Detailed work on correcting database inconsistencies

0 votes
I have been doing some more detailed work on correcting database inconsistencies.  Because I made a couple of errors and had to reload the database from scratch each time, I thought it best to try to write a script to automate the corrections. The good news is that 536 errors in historic_races can be scripted. See the # comments in the script below for details.  The bad news is that 458 races remain to be corrected all of which look to be Lingfield mixed meetings i.e. meetings with a mix of Flat and All Weather Flat races.  The only solution I can see is painstakingly going through each individual race, cross referencing with an alternative data source, and categorising each as wither Flat or All Weather Flat, setting race_type, race_type_id, all_weather and going appropriately.  My plan os to build a spreadsheet, row per race, fill in the details, save as a CSV, and write a script to import the corrections into the database.  But I'm asking here first because it will be quite a lengthy manual task, in case there is a better way.

Please feel free to run the script in your own databases, although you may wish to hold fire until I have the full 100% solution that handles Lingfield mixed meetings.  And it goes without saying it would be great if my work could be reviewed by the Betwise team and perhaps the master copy of the database corrected.

USE smartform;

SET SQL_SAFE_UPDATES = 0;
# Correct flat races incorrectly tagged as all weather (count=24 on 17 July 2016)
UPDATE historic_races
    SET race_type = "Flat", race_type_id = 12, all_weather = 0
    WHERE race_type_id = 15
    AND going NOT IN ("Slow", "Standard", "Standard to Fast", "Standard to Slow")
    AND course NOT IN ("Dundalk", "Kempton", "Lingfield", "Southwell", "Wolverhampton");
# Correct all weather races incorrectly tagged with flat going (count=412 on 17 July 2016)
UPDATE historic_races
    SET going = "Standard", all_weather = 1
    WHERE race_type_id = 15
    AND going NOT IN ("Slow", "Standard", "Standard to Fast", "Standard to Slow");
# Correct all weather races (excluding Lingfield) incorrectly tagged as flat (count=180 om 17 July 2016)
UPDATE historic_races
    SET race_type = "All Weather Flat", race_type_id = 15, all_weather = 1
    WHERE race_type_id = 12
    AND going IN ("Slow", "Standard", "Standard to Fast", "Standard to Slow")
    AND course IN ("Dundalk", "Great_Leighs", "Kempton", "Laytown", "Newcastle", "Southwell", "Wolverhampton");
# Correct Lingfield races that are incorrectly tagged.  Note Lingfield often holds meetings with a combination of flat and all weather flat races
# Argh cannot do these without correct data on the individual races.
# There are 458 Lingfirld races with race_type_id = 12 and going = Standard.
# Some of these should be Flat, some should be All Weather Flat. Original confusion looks to have been mixed meetings.
# I looked at the all_weather flag - sometimes right sometimes wrong seemingly with no reliable pattern.
SET SQL_SAFE_UPDATES = 1;

If after running the script you wish to list all remaining races that need work - those Lingfield mixed meeting races, try this:

select * from historic_races where race_type_id = 12
            AND going  IN ("Slow", "Standard", "Standard to Fast", "Standard to Slow")
            AND course NOT IN ("Dundalk", "Great_Leighs", "Kempton", "Laytown", "Newcastle", "Southwell", "Wolverhampton");

If you run this select without having first run the script above you may get more than 458 races - not 100% sure.

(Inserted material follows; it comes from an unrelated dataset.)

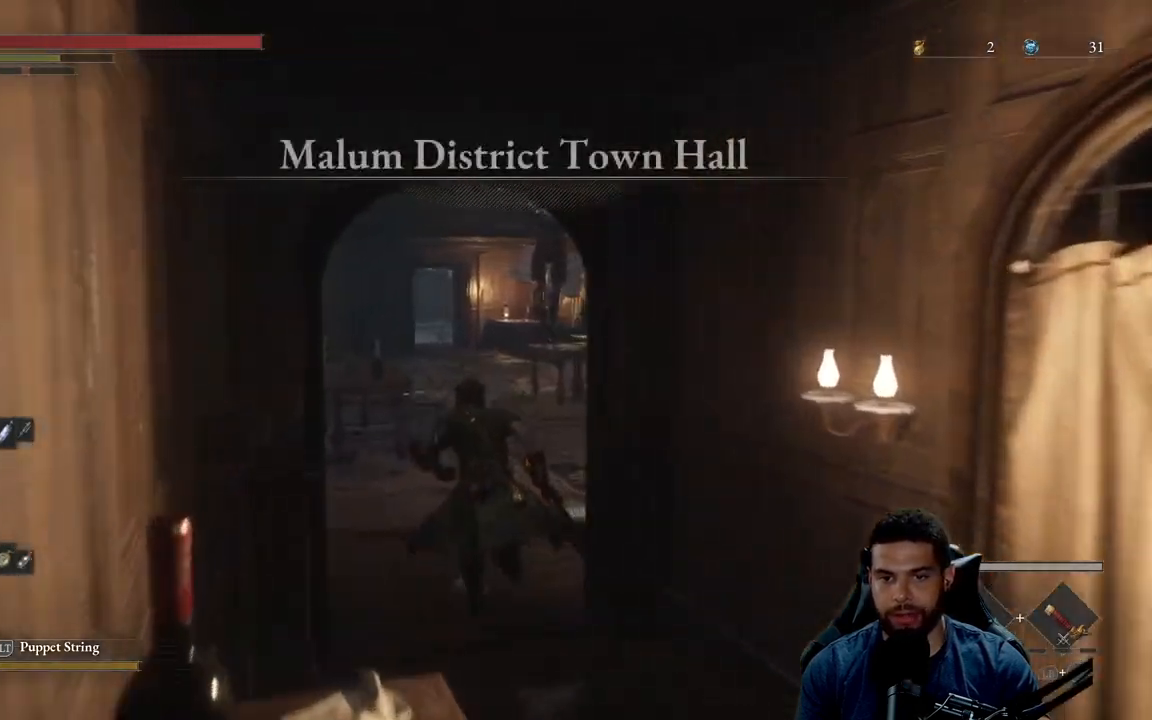
{"buttons": ["B"], "left_stick": "up", "right_stick": "right", "events": []}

This cures the oddities previously mentioned with all weather races at Nottingham, Brighton, Newbury, etc of which there should be none.

After sorting this will come Newmarket splitting (July & Rowley) and Ascot merging (normal and Royal).  Not sure yet whether to do that with database views (will slow down queries using them) or just script patching up the database as per above.  All will become clear when I dig into the details ...
asked Jul 22, 2016 by hyoung Novice (410 points)

1 Answer

0 votes
Its hard to work it out of course without knowing what the actual fact for each race is
 
BUT
 
If we assume that an all weather Ling races should have this data 
d.race_type = 'Flat
d.track_type = 'Polytrack' 
d.advanced_going = 'Standard'
h.race_type_id = 15 
h.race_type = 'All Weather Flat' 
h.going = 'Standard' 
h.all_weather = 1
 
This will show all those who aren’t
 
select race_id , d.course,d.race_type,d.track_type,d.advanced_going,
h.course, h.race_type_id,h.race_type,h.going,h.all_weather
from daily_races d join  historic_races h using (race_id)
where ( d.course = 'Lingfield'  or h.course = 'Lingfield')
and race_type_id not in(1,13,14)
and
(d.race_type <> 'Flat' or d.track_type <> 'Polytrack' or d.advanced_going <> 'Standard'
or h.race_type_id <> 15 or h.race_type <> 'All Weather Flat' or h.going <> 'Standard' or all_weather <> 1) ;
 
Then we have to start adding some more where conditions
 
Like this, gives us 568 which don’t conform 
 
select race_id , d.course,d.race_type,d.track_type,d.advanced_going,
h.course, h.race_type_id,h.race_type,h.going,h.all_weather
from daily_races d join  historic_races h using (race_id)
where ( d.course = 'Lingfield'  or h.course = 'Lingfield')
and race_type_id not in(1,13,14)
and
(d.race_type <> 'Flat' or d.track_type <> 'Polytrack' or d.advanced_going <> 'Standard'
or h.race_type_id <> 15 or h.race_type <> 'All Weather Flat' or h.going <> 'Standard' or all_weather <> 1)
and  d.track_type = 'Polytrack';
 
answered Jul 27, 2016 by Nick14 Handicapper (640 points)
You're joining daily_races and historic_races? Surely that only works for the days since you started running the database because you'll only have collected daily_races entries since you started the database rather than historic_races which goes back to the year dot?  I think I have to laboriously go through hundreds of races and build a table of a/w vs flat from an alternative data source then use that to correct my copy of the database, if I want the data 100% which I do.  Then I should keep that correction table updated with new mixed meetings so I can fully automate the correction in the event that I ever need to reload the database.
...